**TO-DO ITEM**
Copy exactly, and only, the lines from the line containing "[185,119,221,137] 方便 -> [652,129,670,146] 供" through the last line of the records below, both included.

=== INPUT DATA ===

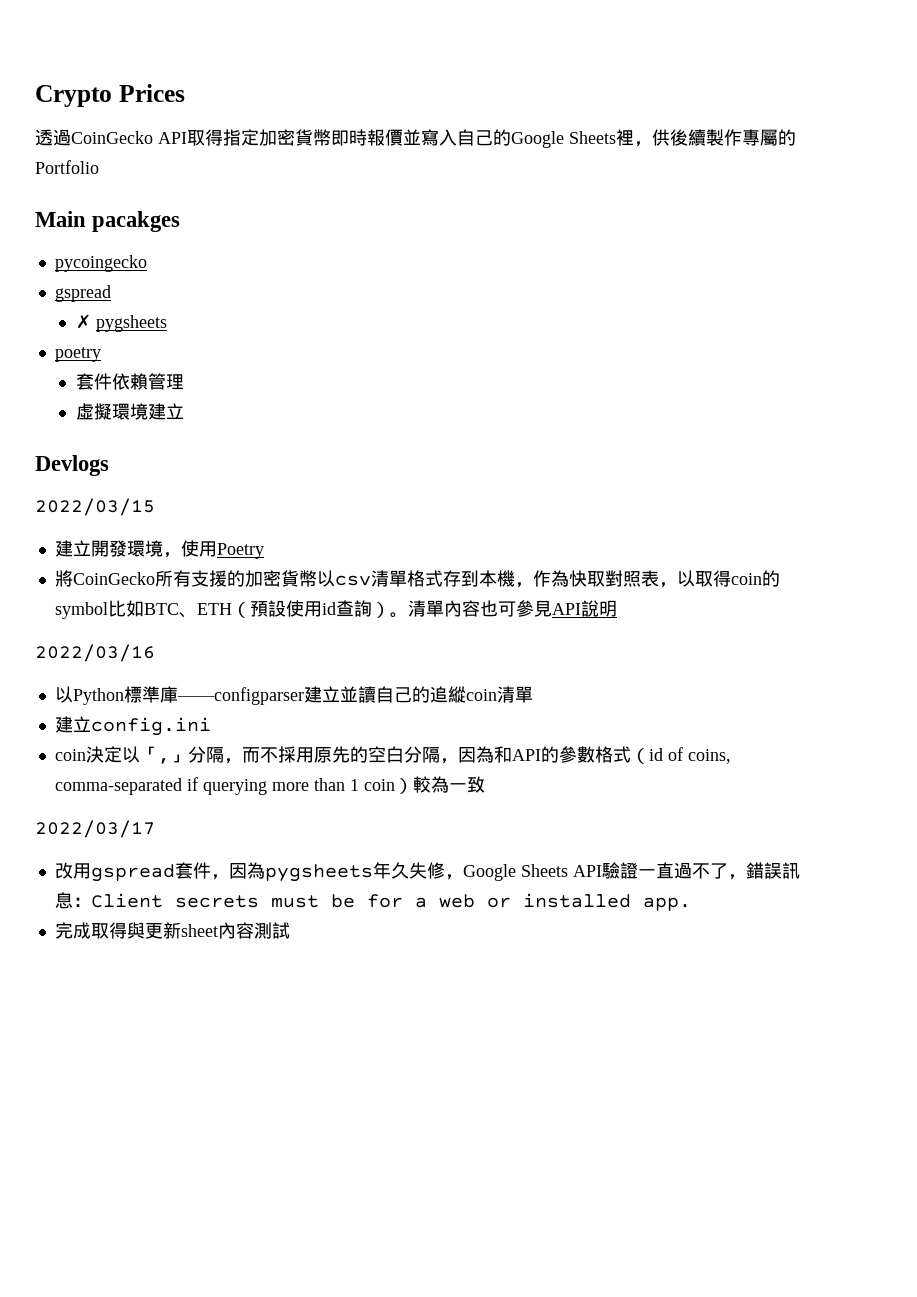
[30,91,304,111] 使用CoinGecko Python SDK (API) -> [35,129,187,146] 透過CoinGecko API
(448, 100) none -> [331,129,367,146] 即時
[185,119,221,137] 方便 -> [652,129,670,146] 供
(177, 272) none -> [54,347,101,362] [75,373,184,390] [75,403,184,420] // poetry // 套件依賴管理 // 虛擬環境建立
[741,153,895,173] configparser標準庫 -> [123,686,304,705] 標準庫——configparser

===

**ANSWER BOX**
[185,119,221,137] 方便 -> [652,129,670,146] 供
(177, 272) none -> [54,347,101,362] [75,373,184,390] [75,403,184,420] // poetry // 套件依賴管理 // 虛擬環境建立
[741,153,895,173] configparser標準庫 -> [123,686,304,705] 標準庫——configparser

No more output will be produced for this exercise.